Cette pluralité au quotidien fait de Montréal une actrice à part entière dans l’évolution des différentes trajectoires, sociabilités, appartenances et dynamiques identitaires, ainsi que dans les relations que les individus entretiendront (ou non) les uns avec les autres, sur le plan individuel et collectif. Les modalités sociales et identitaires étant ancrées dans des contextes spécifiques, les milieux urbains cosmopolites sont des sites d’étude privilégiés pour saisir des modernités multiples et des diversités locales. Ils donnent à voir un éventail de façons d’être au monde, un social en devenir.

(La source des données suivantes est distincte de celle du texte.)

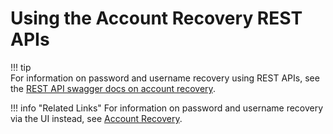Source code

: # Using the Account Recovery REST APIs

!!! tip     
    For information on password and username recovery using REST APIs, see the [REST API swagger docs on account
    recovery](../../references/account-recovery).
    
!!! info "Related Links" 
    For information on password and username recovery via the UI instead,
    see [Account Recovery](../../using-wso2-identity-server/account-recovery).
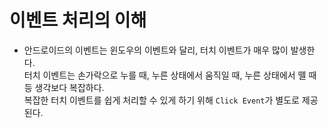 이벤트 처리의 이해
======

* 안드로이드의 이벤트는 윈도우의 이벤트와 달리, 터치 이벤트가 매우 많이 발생한다.   
  터치 이벤트는 손가락으로 누를 때, 누른 상태에서 움직일 때, 누른 상태에서 뗄 때 등 생각보다 복잡하다.   
  복잡한 터치 이벤트를 쉽게 처리할 수 있게 하기 위해 `Click Event`가 별도로 제공된다.
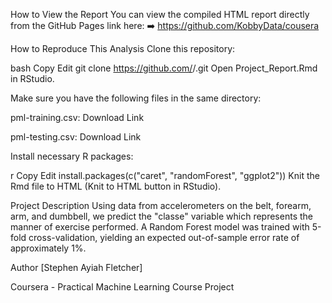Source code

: How to View the Report
You can view the compiled HTML report directly from the GitHub Pages link here:
➡️ https://github.com/KobbyData/cousera

How to Reproduce This Analysis
Clone this repository:

bash
Copy
Edit
git clone https://github.com/<your-github-username>/<repository-name>.git
Open Project_Report.Rmd in RStudio.

Make sure you have the following files in the same directory:

pml-training.csv: Download Link

pml-testing.csv: Download Link

Install necessary R packages:

r
Copy
Edit
install.packages(c("caret", "randomForest", "ggplot2"))
Knit the Rmd file to HTML (Knit to HTML button in RStudio).

Project Description
Using data from accelerometers on the belt, forearm, arm, and dumbbell, we predict the "classe" variable which represents the manner of exercise performed. A Random Forest model was trained with 5-fold cross-validation, yielding an expected out-of-sample error rate of approximately 1%.

Author
[Stephen Ayiah Fletcher]

Coursera - Practical Machine Learning Course Project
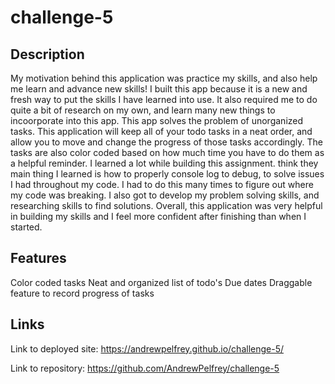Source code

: # challenge-5

## Description

My motivation behind this application was practice my skills, and also help me learn and advance new skills! I built this app because it is a new and fresh way to put the skills I have learned into use. It also required me to do quite a bit of research on my own, and learn many new things to incoorporate into this app. This app solves the problem of unorganized tasks. This application will keep all of your todo tasks in a neat order, and allow you to move and change the progress of those tasks accordingly. The tasks are also color coded based on how much time you have to do them as a helpful reminder. I learned a lot while building this assignment.  think they main thing I learned is how to properly console log to debug, to solve issues I had throughout my code. I had to do this many times to figure out where my code was breaking. I also got to develop my problem solving skills, and researching skills to find solutions. Overall, this application was very helpful in building my skills and I feel more confident after finishing than when I started.


## Features

Color coded tasks
Neat and organized list of todo's
Due dates
Draggable feature to record progress of tasks

## Links

Link to deployed site:
https://andrewpelfrey.github.io/challenge-5/

Link to repository: 
https://github.com/AndrewPelfrey/challenge-5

À partir d’entretiens en profondeur, d’études de cas et d’observation participante dans plusieurs contextes formels (associations, mosquées) et informels (rituels, fêtes et événements à caractère familial, lieux publics) à Montréal, nous avons documenté des pratiques de sociabilité, notamment dans le cadre des relations familiales et intergénérationnelles. Guidées par une approche performative de la sociabilité, c’est-à-dire un examen microsociologique des pratiques et activités quotidiennes, saisies au fil des observations et des entretiens de recherche, nous avons documenté les appartenances et les référents identitaires en élaboration auprès de 49 migrants musulmans et francophones du Maghreb (25), de l’Afrique de l’Ouest (14) et du Liban (10). Nous traiterons plus spécifiquement des 25 Tunisiens, Algériens et Marocains ayant migré à Montréal principalement dans les années 1990 et de leurs dynamiques de sociabilité intra et intergroupes à partir d’un examen des liens tissés ou maintenus en contexte migratoire.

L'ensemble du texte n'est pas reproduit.